Ahn Seoyoung, Adeli Hossein, Zelinsky Gregory J
Department of Molecular and Cell Biology, University of California, Berkeley, California, United States of America.
Zuckerman Mind Brain Behavior Institute, Columbia University, New York City, New York, United States of America.
PLoS Comput Biol. 2024 Jun 13;20(6):e1012159. doi: 10.1371/journal.pcbi.1012159. eCollection 2024 Jun.
Humans are extremely robust in our ability to perceive and recognize objects-we see faces in tea stains and can recognize friends on dark streets. Yet, neurocomputational models of primate object recognition have focused on the initial feed-forward pass of processing through the ventral stream and less on the top-down feedback that likely underlies robust object perception and recognition. Aligned with the generative approach, we propose that the visual system actively facilitates recognition by reconstructing the object hypothesized to be in the image. Top-down attention then uses this reconstruction as a template to bias feedforward processing to align with the most plausible object hypothesis. Building on auto-encoder neural networks, our model makes detailed hypotheses about the appearance and location of the candidate objects in the image by reconstructing a complete object representation from potentially incomplete visual input due to noise and occlusion. The model then leverages the best object reconstruction, measured by reconstruction error, to direct the bottom-up process of selectively routing low-level features, a top-down biasing that captures a core function of attention. We evaluated our model using the MNIST-C (handwritten digits under corruptions) and ImageNet-C (real-world objects under corruptions) datasets.

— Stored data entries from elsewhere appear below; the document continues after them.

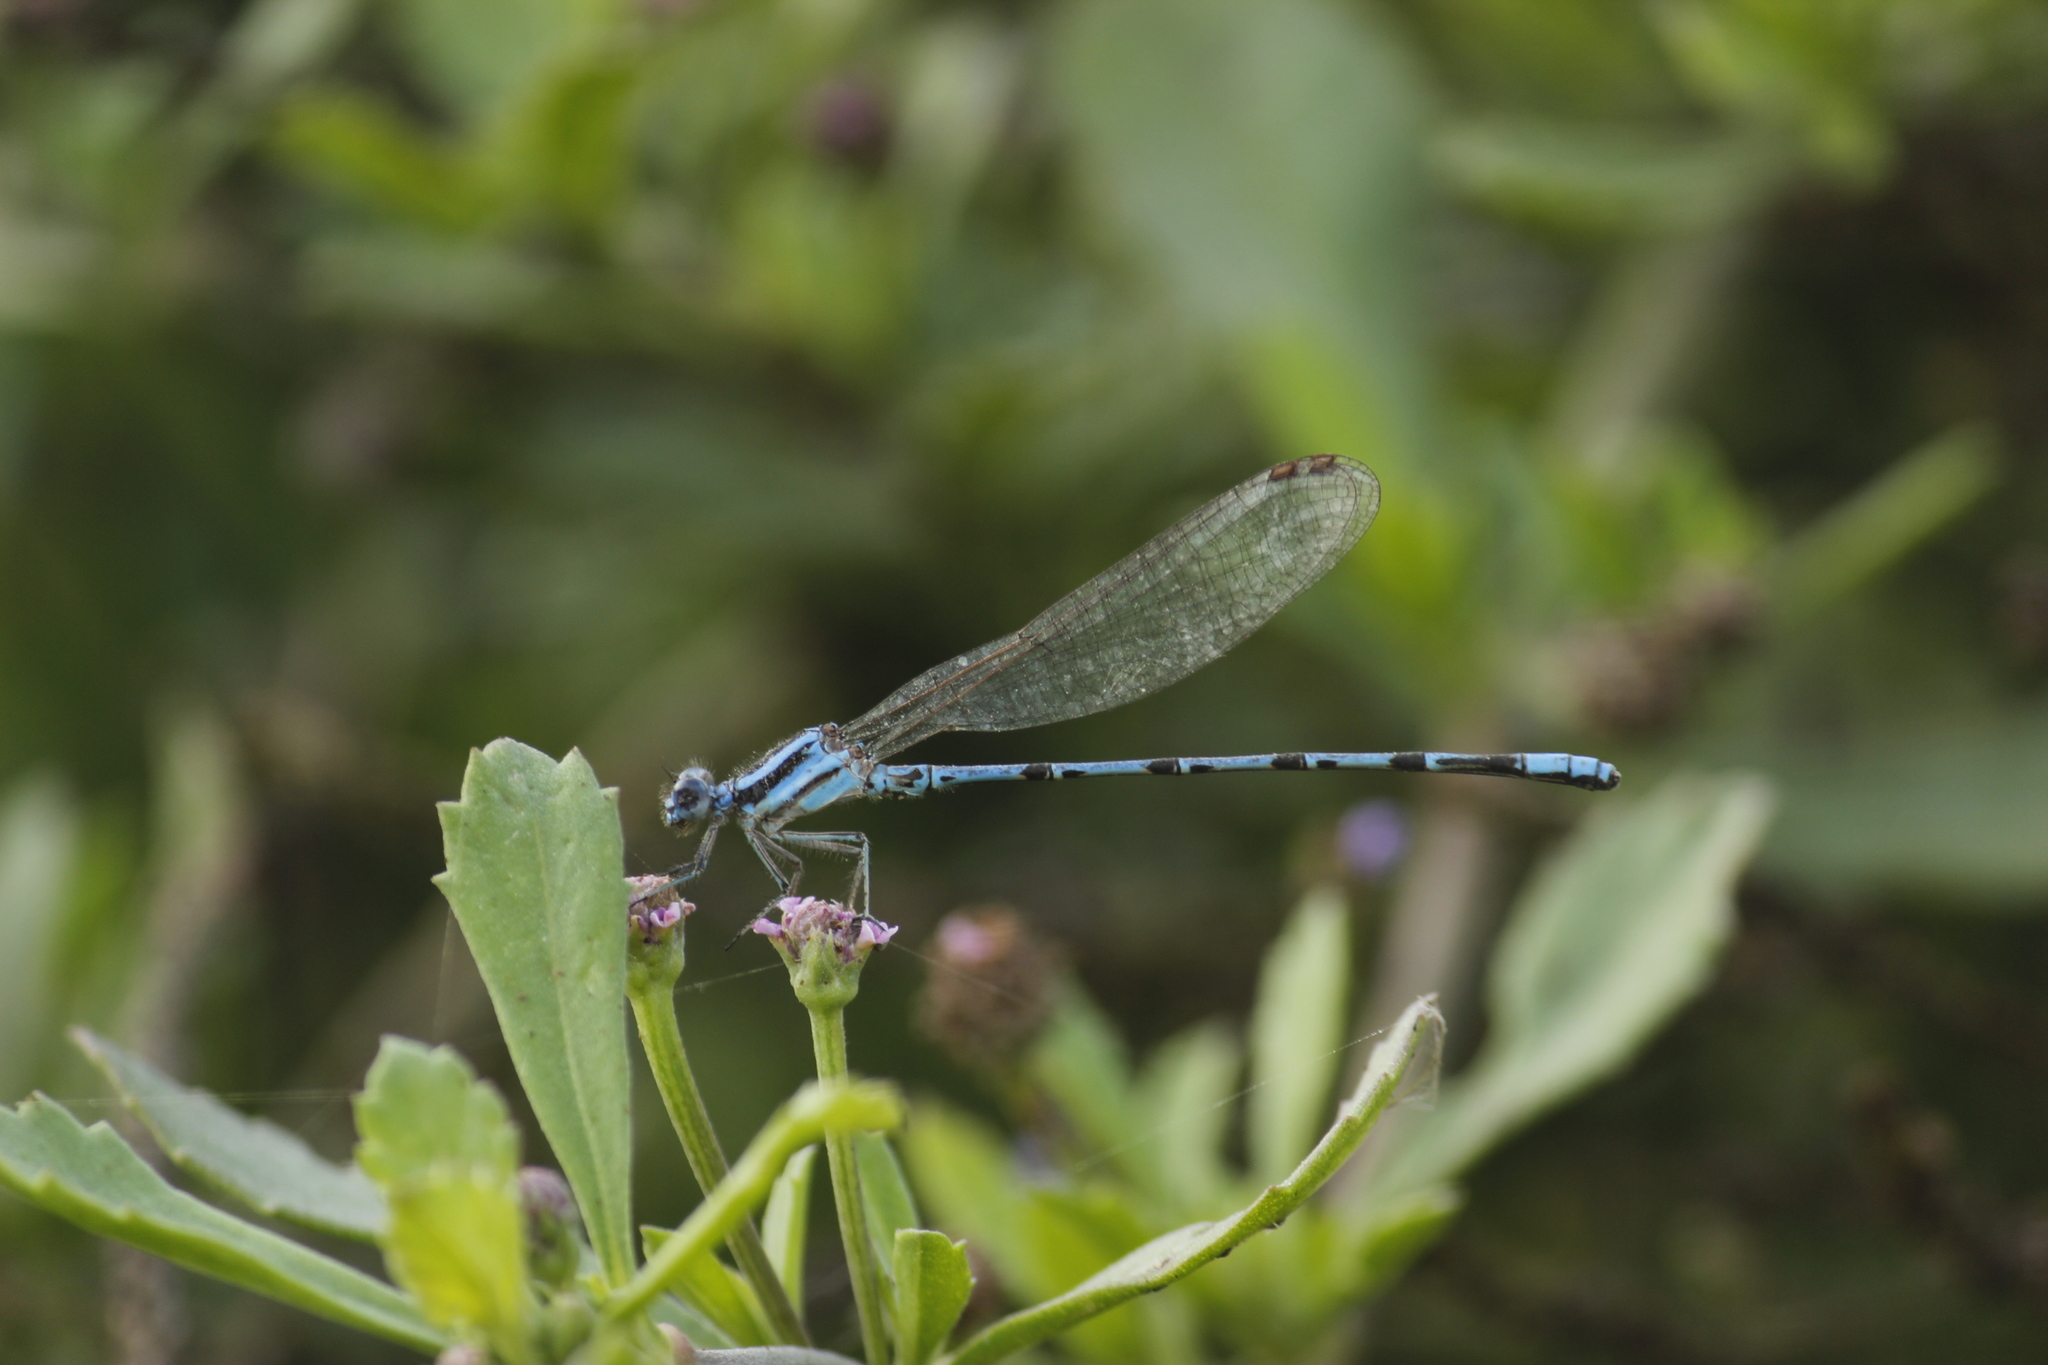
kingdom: Animalia
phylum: Arthropoda
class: Insecta
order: Odonata
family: Coenagrionidae
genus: Argia
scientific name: Argia inculta
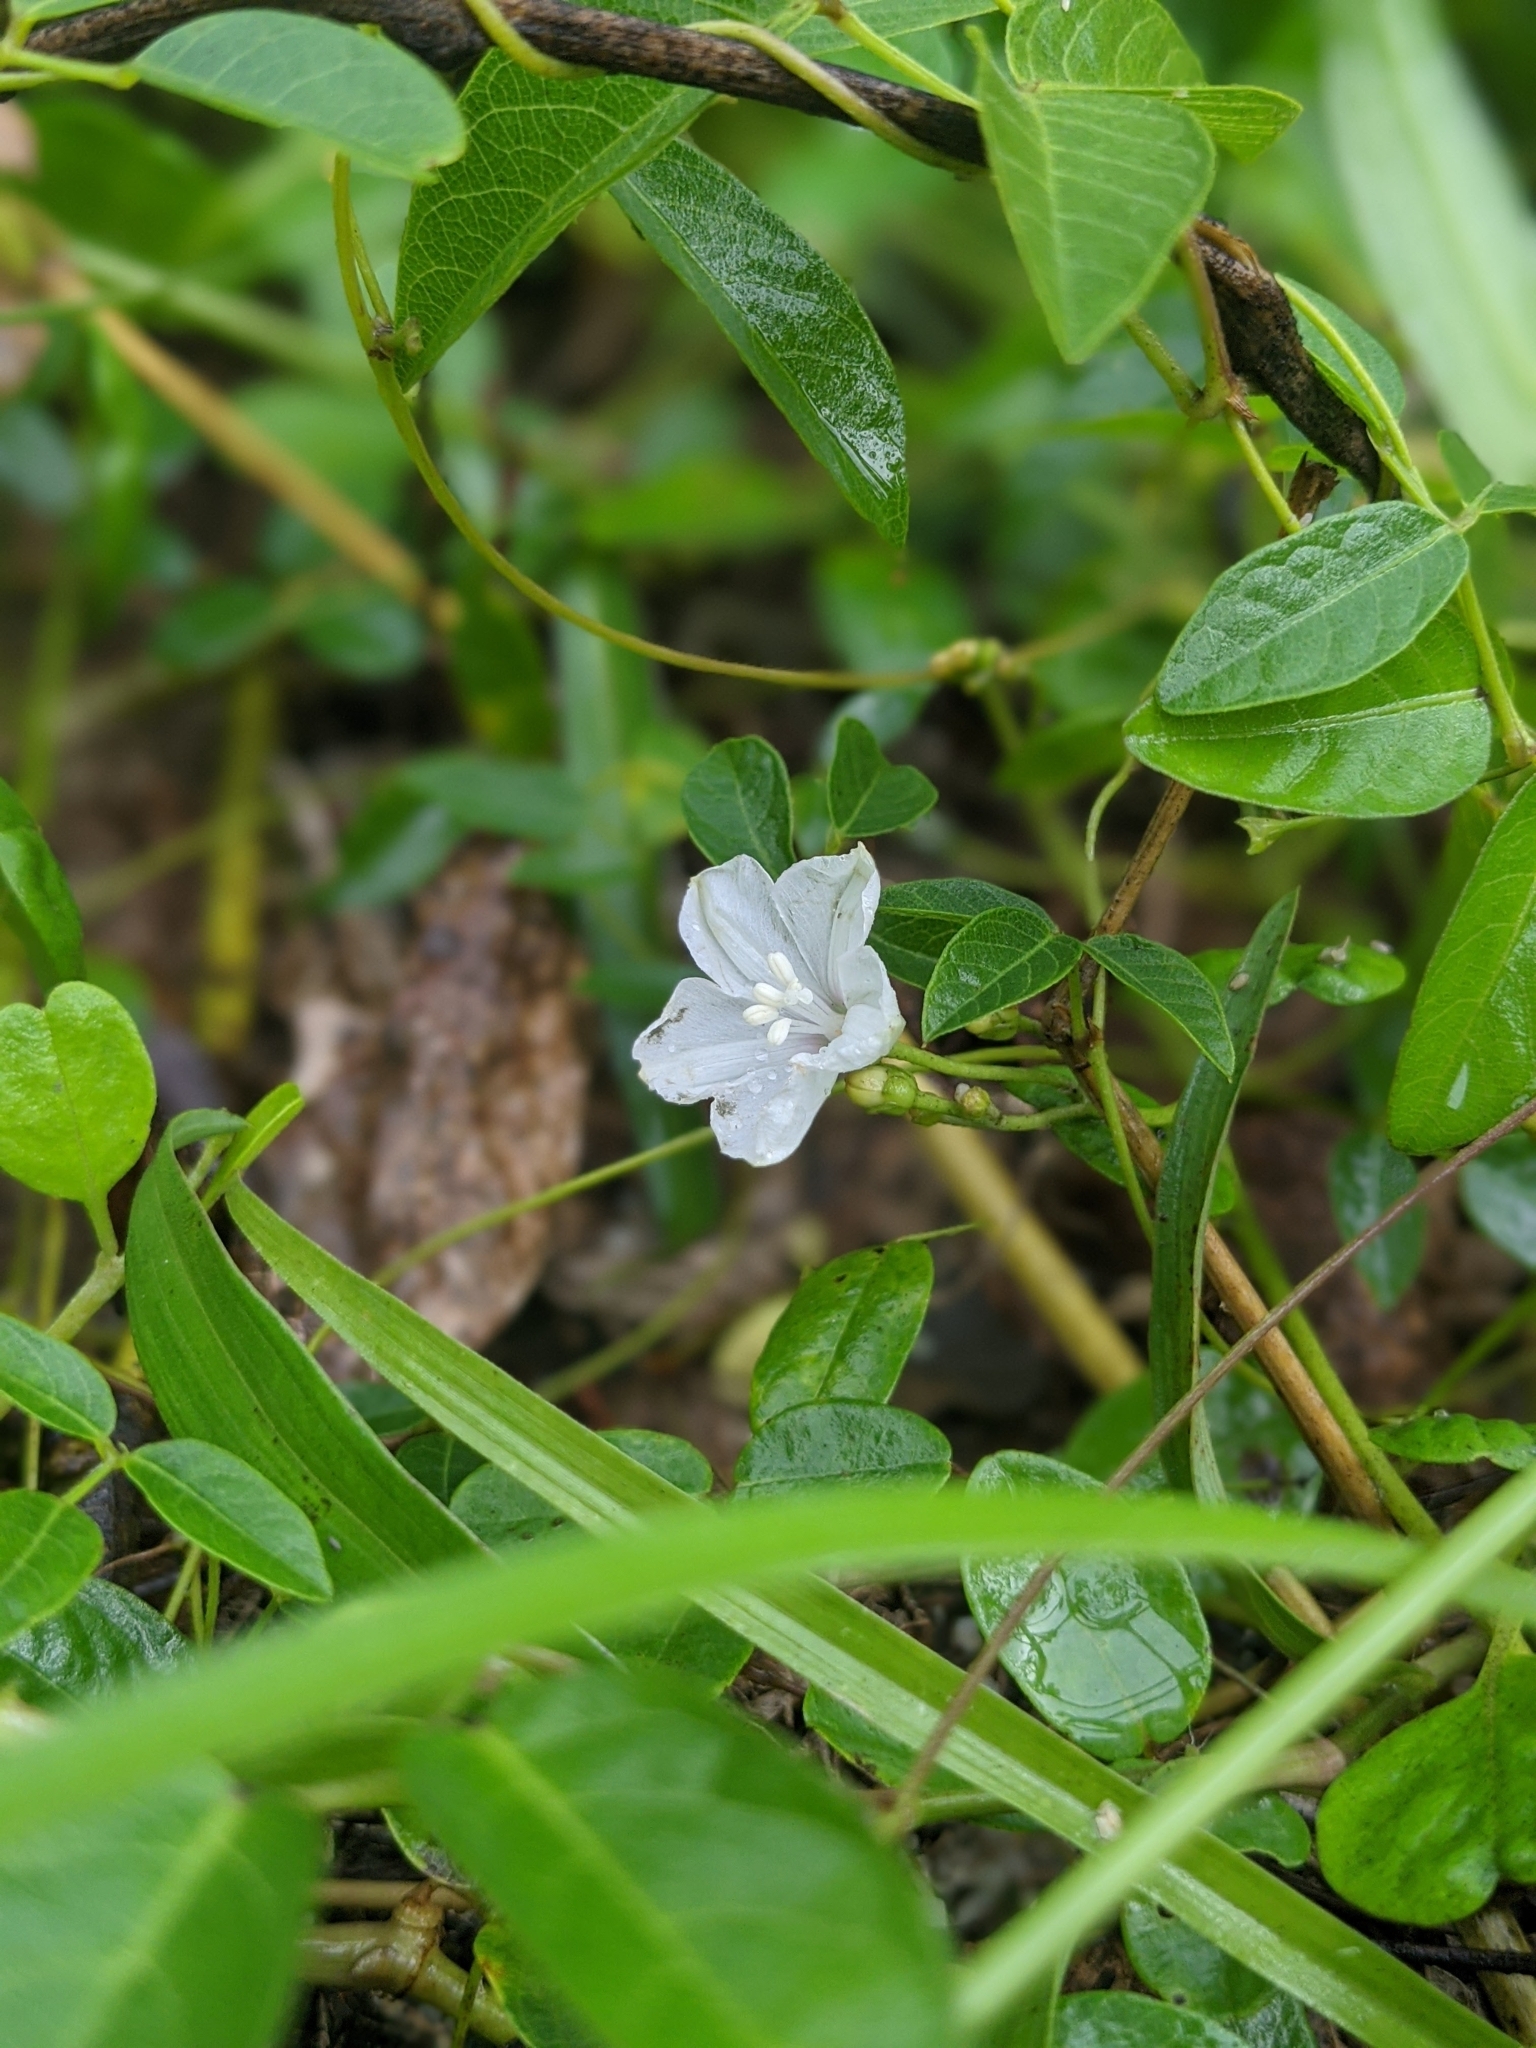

Not only did our model achieve superior performance on these challenging tasks designed to approximate real-world noise and occlusion viewing conditions, but also better accounted for human behavioral reaction times and error patterns than a standard feedforward Convolutional Neural Network. Our model suggests that a complete understanding of object perception and recognition requires integrating top-down and attention feedback, which we propose is an object reconstruction.
人类在感知和识别物体方面具有极强的能力——我们能在茶渍中看到人脸,能在黑暗的街道上认出朋友。然而,灵长类动物物体识别的神经计算模型主要关注通过腹侧流进行的初始前馈处理过程,而较少关注可能是稳健物体感知和识别基础的自上而下的反馈。与生成方法一致,我们提出视觉系统通过重建假设存在于图像中的物体来积极促进识别。然后,自上而下的注意力将此重建作为模板,使前馈处理产生偏差,以与最合理的物体假设对齐。基于自动编码器神经网络,我们的模型通过从因噪声和遮挡而可能不完整的视觉输入中重建完整的物体表示,对图像中候选物体的外观和位置做出详细假设。然后,该模型利用以重建误差衡量的最佳物体重建结果,来指导选择性路由低级特征的自下而上过程,这种自上而下的偏差捕捉了注意力的核心功能。我们使用MNIST-C(受干扰的手写数字)和ImageNet-C(受干扰的真实世界物体)数据集对我们的模型进行了评估。我们的模型不仅在这些旨在近似真实世界噪声和遮挡观看条件的具有挑战性的任务上取得了卓越的性能,而且与标准的前馈卷积神经网络相比,能更好地解释人类行为反应时间和错误模式。我们的模型表明,对物体感知和识别的全面理解需要整合自上而下和注意力反馈,我们认为这是一种物体重建。